## Description of the task
Copy out every line of the data that has the word "align" somewhere in it.

(Exercise input begins)

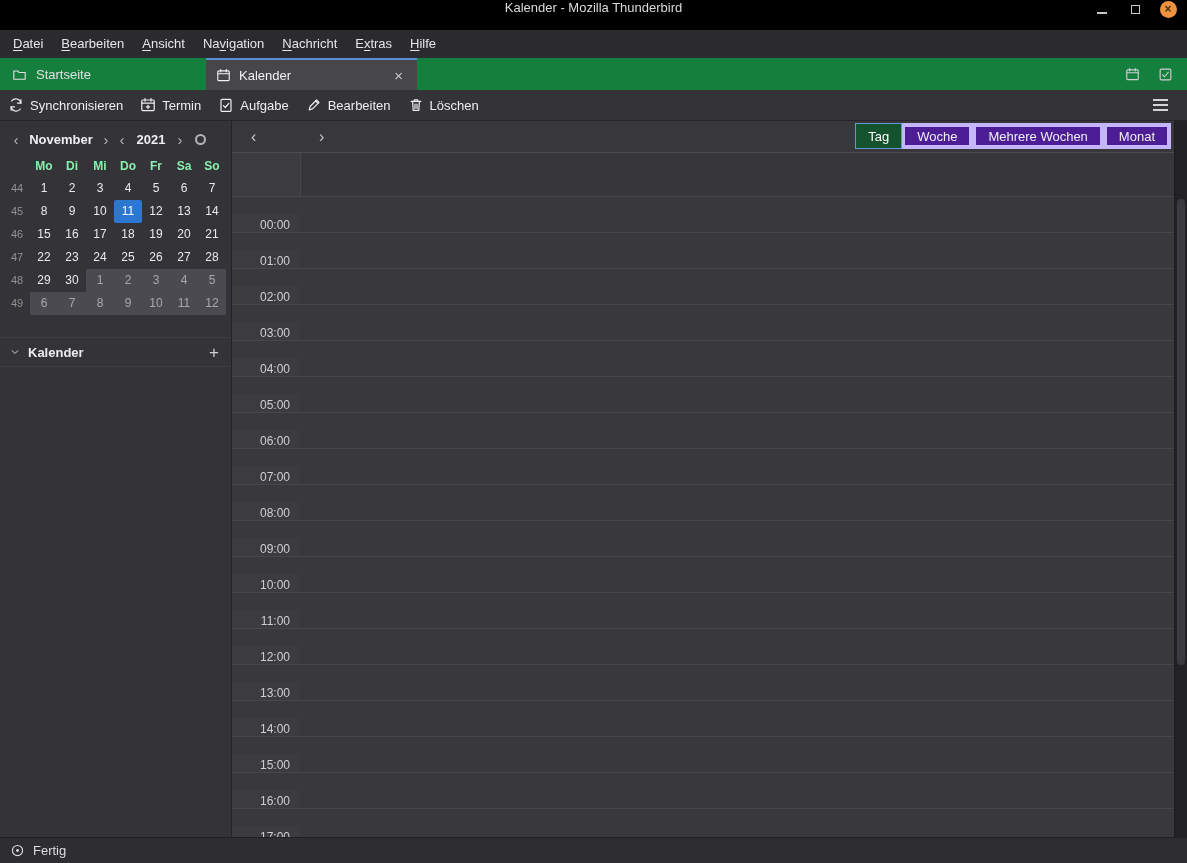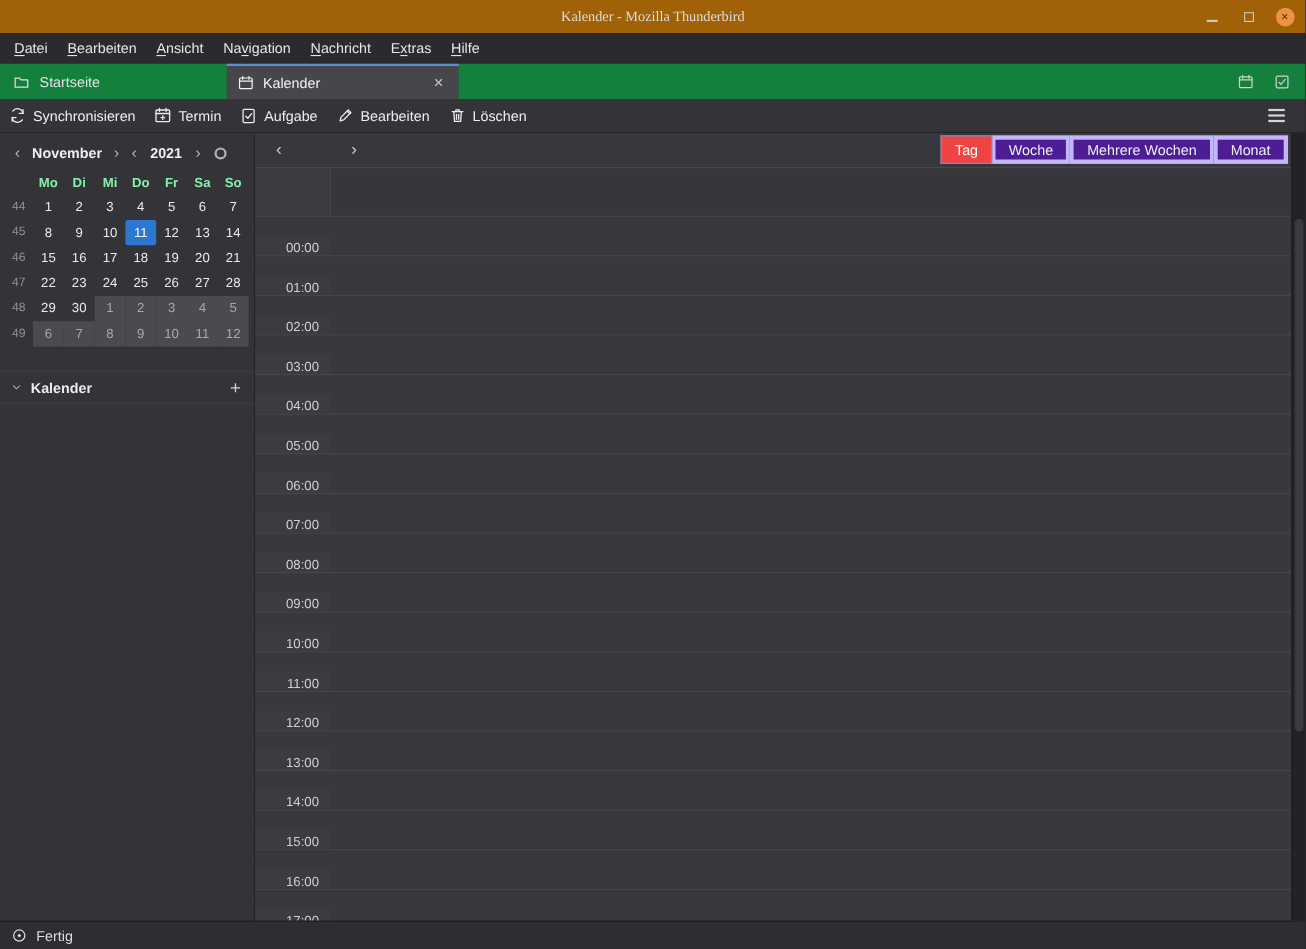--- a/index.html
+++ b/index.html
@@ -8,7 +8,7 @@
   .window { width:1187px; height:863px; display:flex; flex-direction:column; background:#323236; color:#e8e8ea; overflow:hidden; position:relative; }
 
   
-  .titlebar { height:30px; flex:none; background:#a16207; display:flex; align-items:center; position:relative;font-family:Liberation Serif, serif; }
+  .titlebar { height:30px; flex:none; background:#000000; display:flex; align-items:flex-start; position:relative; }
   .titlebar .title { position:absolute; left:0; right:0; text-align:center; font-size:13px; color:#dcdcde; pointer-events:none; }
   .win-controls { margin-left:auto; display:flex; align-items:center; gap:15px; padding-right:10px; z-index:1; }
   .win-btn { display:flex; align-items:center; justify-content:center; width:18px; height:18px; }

(Exercise input ends)

## Solution
-  .titlebar { height:30px; flex:none; background:#a16207; display:flex; align-items:center; position:relative;font-family:Liberation Serif, serif; }
+  .titlebar { height:30px; flex:none; background:#000000; display:flex; align-items:flex-start; position:relative; }
   .titlebar .title { position:absolute; left:0; right:0; text-align:center; font-size:13px; color:#dcdcde; pointer-events:none; }
   .win-controls { margin-left:auto; display:flex; align-items:center; gap:15px; padding-right:10px; z-index:1; }
   .win-btn { display:flex; align-items:center; justify-content:center; width:18px; height:18px; }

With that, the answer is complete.